The Maldives’s swaying palm trees and crystal lagoons have earned it the title of a paradise. But the archipelago has had its share of upheaval. A 2004 tsunami and a military coup brought political turmoil to this low-lying nation that is home to only a few million people. Visit Sultan Park and the National Museum (Chaandhanee Magu, Male) to get a sense of the country’s troubled past.
The country’s culture is rich and varied. Maldivians have built and preserved their unique cultural identity amidst the many influences of immigration, commerce, war and natural disasters.
There is a strong emphasis on family and community in the culture. Women play a very significant role in society and it is believed that the country was once a matriarchy. Women are prominent in the business sector and in government.
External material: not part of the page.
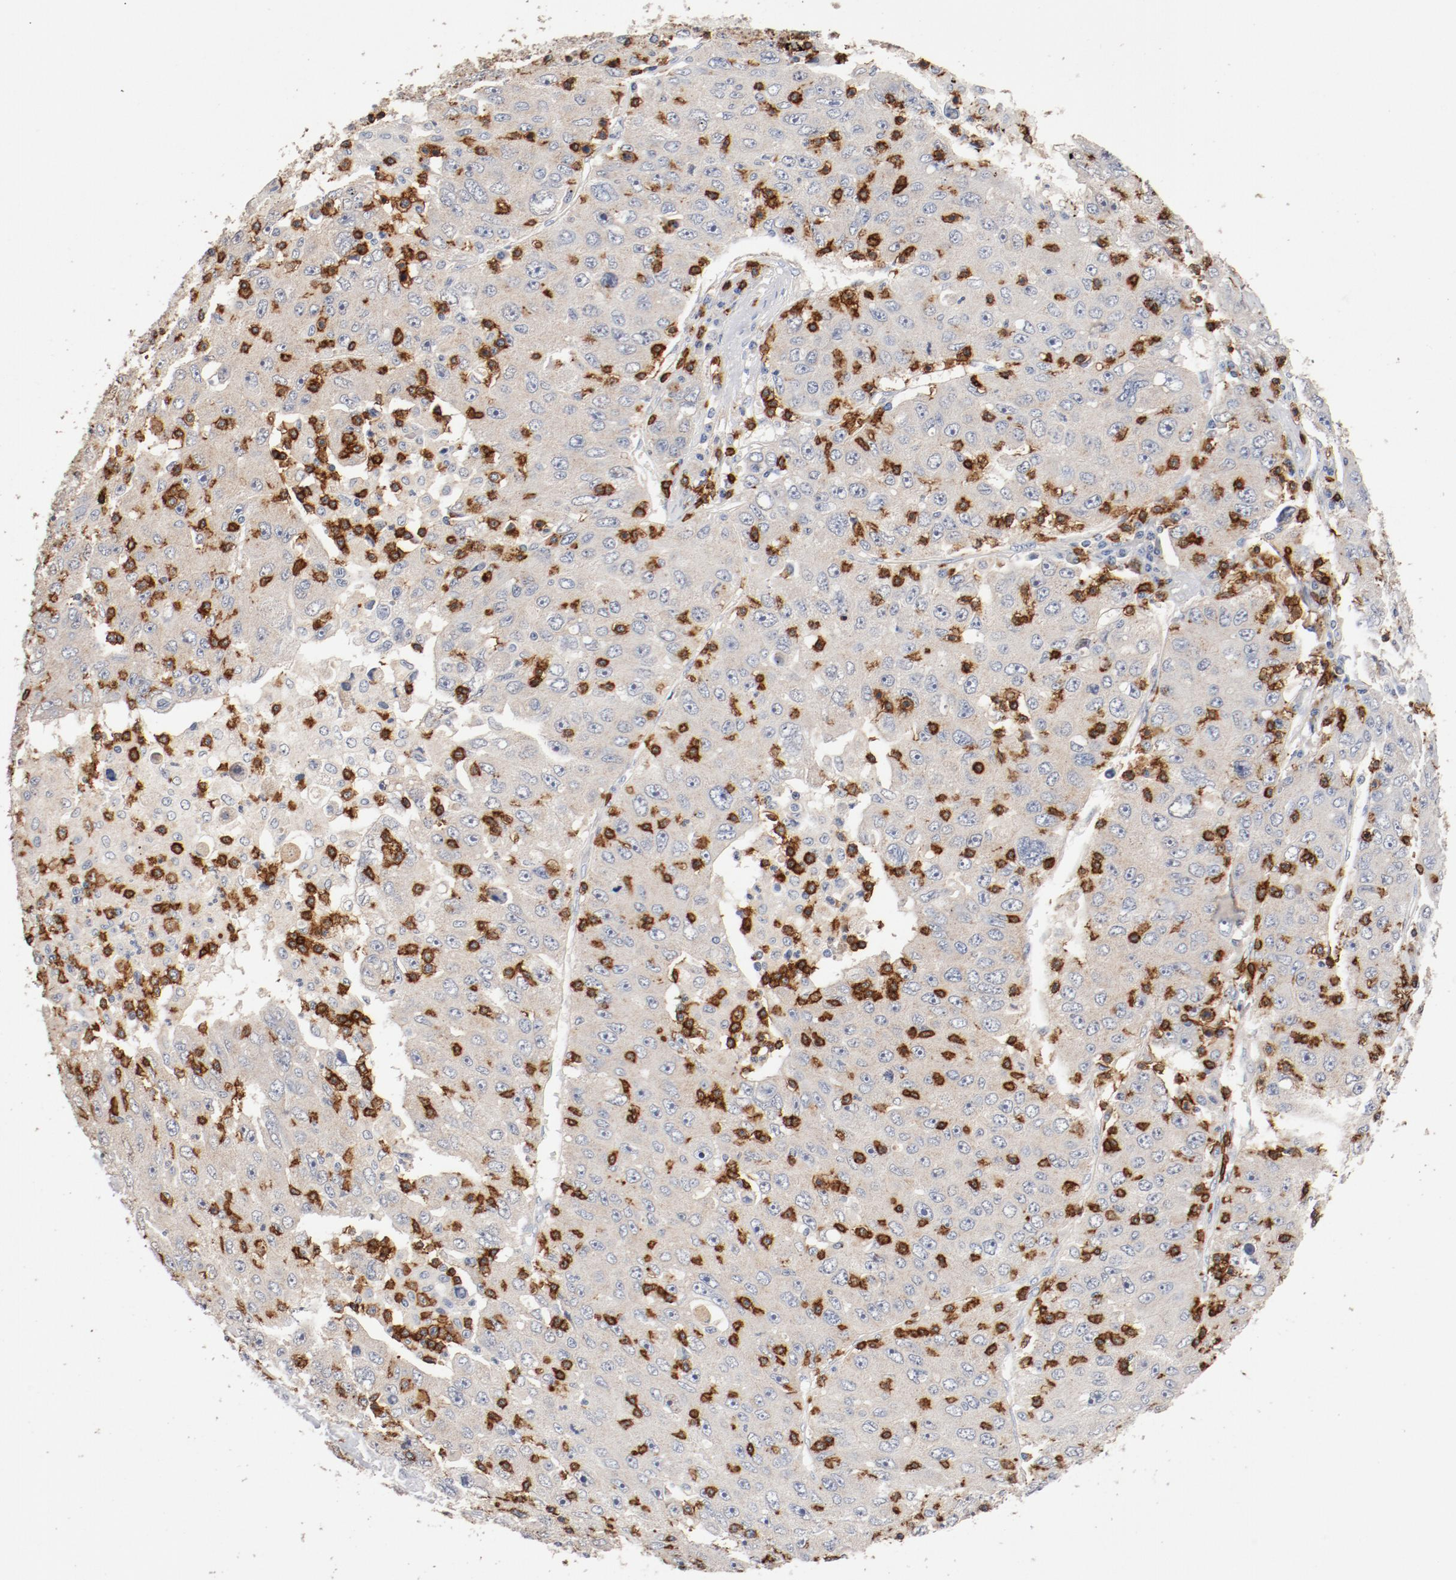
{"staining": {"intensity": "negative", "quantity": "none", "location": "none"}, "tissue": "liver cancer", "cell_type": "Tumor cells", "image_type": "cancer", "snomed": [{"axis": "morphology", "description": "Carcinoma, Hepatocellular, NOS"}, {"axis": "topography", "description": "Liver"}], "caption": "DAB (3,3'-diaminobenzidine) immunohistochemical staining of human liver cancer (hepatocellular carcinoma) reveals no significant positivity in tumor cells.", "gene": "CD247", "patient": {"sex": "male", "age": 49}}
Maldivians have a deep connection to the sea, which has been their livelihood for centuries. Every island is surrounded by a coral reef and fishing has always played a vital role in the economy. Fishing boats can be seen cruising on the seas early in the morning looking for tuna. Once the catch is landed it is brought to the beach where locals gather and see the fresh catch. The fish is then cleaned and taken back to the house where it is cooked for dinner.
The cuisine is largely seafood-based and features a litany of fish dishes such as fried fish, fish curry, fish patties, fish balls, and fish soup. After your meal, enjoy a glass of coconut water, the traditional drink of choice.